What is the research plan?  Over the past several years, NIST has built up the community of multi-city teams and partnerships (organized into action clusters) to deploy shared and replicable solutions in a collaborative manner and encouraged participants to set tangible and measurable goals to be accomplished by the teams and developing useful measures and performance metrics to characterize their achievements. In FY17, the GCTC initiative has introduced the concept of multi-city, multi-team SuperClusters organized around common project objectives and shared solutions in sectors. NIST has encouraged the community to share best practices in their deployment efforts and evaluations of the measurement science and standards requirements for robust smart cities efforts, through mechanisms such as a technical publication series and SuperCluster blueprints or playbooks. In FY20, NIST will consolidate insights from the blueprints and playbooks into publications along with additional technical analysis for measurement science and standards. It is expected that the FY20 effort will produce two publications, each of which will focus on a SuperCluster sector. The research will include at least one workshop or conference to discuss the directions and outcomes of the research.
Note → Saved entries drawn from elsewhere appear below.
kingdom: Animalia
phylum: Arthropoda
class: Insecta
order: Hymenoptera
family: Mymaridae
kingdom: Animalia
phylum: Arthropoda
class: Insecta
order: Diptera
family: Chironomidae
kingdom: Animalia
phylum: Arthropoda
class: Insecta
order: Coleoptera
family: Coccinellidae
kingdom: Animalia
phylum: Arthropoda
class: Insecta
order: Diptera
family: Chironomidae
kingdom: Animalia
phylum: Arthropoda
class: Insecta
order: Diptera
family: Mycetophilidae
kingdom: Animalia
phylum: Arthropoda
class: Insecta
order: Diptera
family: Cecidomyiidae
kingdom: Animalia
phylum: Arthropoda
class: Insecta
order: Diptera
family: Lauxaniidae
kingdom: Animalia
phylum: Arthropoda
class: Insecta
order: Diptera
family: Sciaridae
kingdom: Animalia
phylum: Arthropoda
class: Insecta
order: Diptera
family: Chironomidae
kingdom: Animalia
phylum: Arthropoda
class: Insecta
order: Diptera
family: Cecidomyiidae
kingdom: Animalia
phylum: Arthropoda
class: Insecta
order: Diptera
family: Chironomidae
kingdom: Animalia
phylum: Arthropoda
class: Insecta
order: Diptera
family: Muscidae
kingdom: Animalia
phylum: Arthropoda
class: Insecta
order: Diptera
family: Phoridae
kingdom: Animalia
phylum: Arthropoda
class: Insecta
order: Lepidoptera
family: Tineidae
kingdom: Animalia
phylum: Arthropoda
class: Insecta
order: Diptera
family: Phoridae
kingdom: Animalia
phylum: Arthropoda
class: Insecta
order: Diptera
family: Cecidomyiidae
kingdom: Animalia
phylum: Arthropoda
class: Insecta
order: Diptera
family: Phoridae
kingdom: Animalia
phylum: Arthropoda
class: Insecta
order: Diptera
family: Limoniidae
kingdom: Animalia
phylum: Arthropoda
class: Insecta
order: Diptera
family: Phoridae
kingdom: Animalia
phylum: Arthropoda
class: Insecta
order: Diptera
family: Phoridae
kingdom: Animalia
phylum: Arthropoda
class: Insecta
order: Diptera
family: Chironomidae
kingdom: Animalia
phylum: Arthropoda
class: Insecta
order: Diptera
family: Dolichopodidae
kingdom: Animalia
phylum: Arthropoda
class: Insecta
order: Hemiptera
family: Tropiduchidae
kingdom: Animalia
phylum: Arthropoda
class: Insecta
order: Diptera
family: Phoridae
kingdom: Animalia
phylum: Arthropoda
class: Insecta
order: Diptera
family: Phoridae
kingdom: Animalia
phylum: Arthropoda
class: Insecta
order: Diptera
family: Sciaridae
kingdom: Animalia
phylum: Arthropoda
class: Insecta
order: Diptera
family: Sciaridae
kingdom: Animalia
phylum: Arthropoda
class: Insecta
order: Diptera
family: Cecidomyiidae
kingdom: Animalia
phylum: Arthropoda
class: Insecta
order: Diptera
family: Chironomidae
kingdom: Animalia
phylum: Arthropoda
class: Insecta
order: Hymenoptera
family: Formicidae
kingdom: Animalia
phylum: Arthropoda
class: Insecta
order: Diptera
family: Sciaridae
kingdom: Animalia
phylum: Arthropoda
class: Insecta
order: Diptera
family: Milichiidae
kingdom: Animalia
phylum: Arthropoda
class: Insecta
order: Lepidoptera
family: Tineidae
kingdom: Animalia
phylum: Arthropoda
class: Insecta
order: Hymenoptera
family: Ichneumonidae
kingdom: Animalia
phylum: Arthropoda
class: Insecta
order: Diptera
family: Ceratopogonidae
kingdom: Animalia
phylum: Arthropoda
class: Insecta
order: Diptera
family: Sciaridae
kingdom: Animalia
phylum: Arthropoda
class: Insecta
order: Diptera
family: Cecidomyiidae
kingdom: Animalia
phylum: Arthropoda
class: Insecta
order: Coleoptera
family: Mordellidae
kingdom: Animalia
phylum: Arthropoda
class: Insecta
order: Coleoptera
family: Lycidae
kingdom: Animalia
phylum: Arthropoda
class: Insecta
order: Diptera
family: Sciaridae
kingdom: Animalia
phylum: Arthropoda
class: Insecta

Secondly, NIST will ramp up its effort to participate and contribute to the SDOs in the area of smart cities, specifically ISO/IEC JTC1/WG11 and IEEE P2413.1. NIST will join the working group meetings and identify additional opportunities to work with them, including possible collaboration with the IEEE Smart Cities Initiative. NIST will also explore possibilities to offer the SDOs the findings and research outcomes on architecture, KPIs, best practices from the work of the previous smart city program and its SuperClusters.

Finally, NIST will continue to identify and collaborate with partners to create and provide opportunities for its participants to publish their contributions. Multiple partnering opportunities will be considered such as the Science of Smart City Operations and Platforms Engineering (SCOPE) workshop and the Association for Computing Machinery (ACM) Emerging Interest Group (EIG) Symposium on Smart Cities and Communities (SCC) which was created as part of the Tech Jam in FY18.